**Trecho do documento:**
□ □ □ □

Depois de me graduar em física, pesquisei sismologia no mestrado em geodinâmica e geofísica da UFRN. Minha motivação foi uma lembrança do passado, o terremoto que presenciei em 1986, aos 15 anos. Lembro de estar no segundo andar da escola no momento do tremor, sentido por todos nós, colegas, professores e demais funcionários. O terremoto de 5.1 de magnitude ficou conhecido como o sismo de João Câmara, cidade a cerca de 80 quilômetros de Natal, onde eu morava.
No final do segundo ano como integrante do Clowns de Shakespeare, quando apresentaríamos o primeiro espetáculo de maior envergadura do grupo, precisei fazer a escolha entre ciência e arte. Era 1998 e meu orientador no mestrado, o físico Mario Koechi Takeya, me cobrou uma posição. Não o culpo por aquela atitude, mas em nome da minha pesquisa – na qual analisamos dados sísmicos no açude Tucunduba, no Ceará – deixei a companhia teatral dois meses antes da estreia de A megera doNada, espetáculo dirigido por Sávio Araújo que fazia uma sátira ao clássico A megera domada, de William Shakespeare [1564-1616].

□ □ □ □

**O que fazer:**
A – Reescreva em forma de lista o parágrafo do trecho que começa com "Depois de me graduar em física", mantendo os fatos principais.
B – Traduza para o inglês esta frase do trecho: "Era 1998 e meu orientador no mestrado, o físico Mario Koechi Takeya, me cobrou uma posição."
C – Transcreva sem alterações a passagem do trecho acima que vai de "Depois de me" até "onde eu morava.".

**Material fornecido:**
□ □ □ □

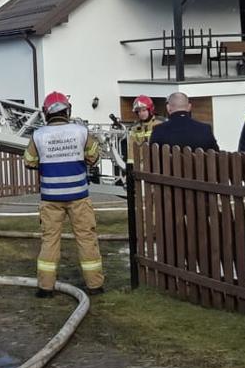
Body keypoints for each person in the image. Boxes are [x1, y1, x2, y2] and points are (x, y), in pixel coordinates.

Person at [23, 91, 104, 297]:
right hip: (79, 195)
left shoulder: (38, 135)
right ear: (68, 110)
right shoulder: (81, 131)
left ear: (45, 112)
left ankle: (45, 288)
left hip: (50, 198)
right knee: (86, 238)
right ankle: (95, 285)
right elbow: (94, 156)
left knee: (50, 240)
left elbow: (29, 161)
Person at [148, 92, 219, 151]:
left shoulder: (158, 130)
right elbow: (216, 155)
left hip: (169, 168)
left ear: (168, 108)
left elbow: (152, 159)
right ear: (189, 107)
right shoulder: (205, 129)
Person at [124, 95, 158, 177]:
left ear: (150, 110)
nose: (141, 113)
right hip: (141, 166)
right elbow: (131, 147)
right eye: (138, 111)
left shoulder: (160, 123)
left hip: (158, 165)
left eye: (143, 110)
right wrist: (130, 165)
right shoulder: (135, 128)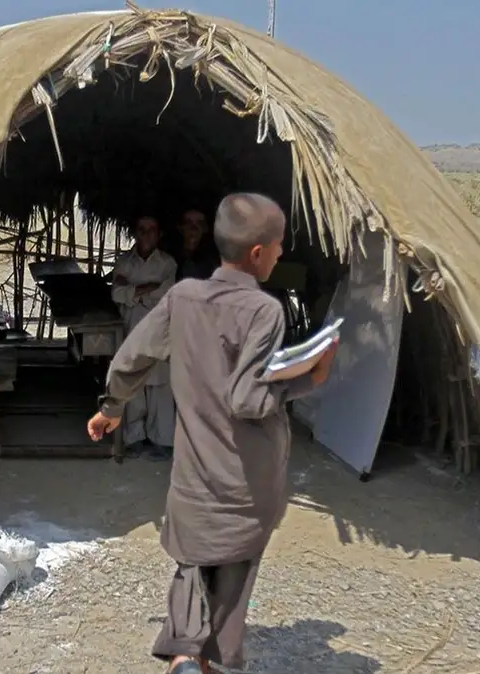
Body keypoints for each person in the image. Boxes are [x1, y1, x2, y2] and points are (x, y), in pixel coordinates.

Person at [87, 193, 338, 673]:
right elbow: (247, 399)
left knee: (194, 559)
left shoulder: (183, 297)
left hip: (195, 465)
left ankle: (184, 652)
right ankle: (213, 659)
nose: (283, 252)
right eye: (279, 244)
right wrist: (310, 377)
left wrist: (111, 407)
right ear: (258, 254)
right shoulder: (263, 310)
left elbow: (133, 356)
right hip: (247, 469)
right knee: (234, 566)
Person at [110, 215, 178, 458]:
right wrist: (149, 288)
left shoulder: (168, 263)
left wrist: (132, 291)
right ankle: (134, 437)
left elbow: (167, 293)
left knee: (161, 385)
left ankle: (162, 438)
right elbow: (116, 294)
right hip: (131, 329)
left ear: (159, 234)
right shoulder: (124, 262)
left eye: (151, 230)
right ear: (135, 233)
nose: (146, 234)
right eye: (142, 229)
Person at [174, 209, 218, 281]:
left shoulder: (214, 263)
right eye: (188, 222)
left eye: (200, 223)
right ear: (180, 227)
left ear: (206, 228)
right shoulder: (168, 260)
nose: (194, 228)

□ □ □ □

**Respostas:**
A –
- Depois da graduação em física, veio a pesquisa em sismologia no mestrado em geodinâmica e geofísica da UFRN.
- A motivação foi o terremoto presenciado em 1986, aos 15 anos.
- No momento do tremor, a pessoa que narra estava no segundo andar da escola, e o abalo foi sentido por colegas, professores e demais funcionários.
- O terremoto teve magnitude 5.1 e ficou conhecido como o sismo de João Câmara.
- João Câmara fica a cerca de 80 quilômetros de Natal, cidade onde a pessoa que narra morava.

B – It was 1998, and my master's advisor, the physicist Mario Koechi Takeya, demanded that I take a stand.

C –
Depois de me graduar em física, pesquisei sismologia no mestrado em geodinâmica e geofísica da UFRN. Minha motivação foi uma lembrança do passado, o terremoto que presenciei em 1986, aos 15 anos. Lembro de estar no segundo andar da escola no momento do tremor, sentido por todos nós, colegas, professores e demais funcionários. O terremoto de 5.1 de magnitude ficou conhecido como o sismo de João Câmara, cidade a cerca de 80 quilômetros de Natal, onde eu morava.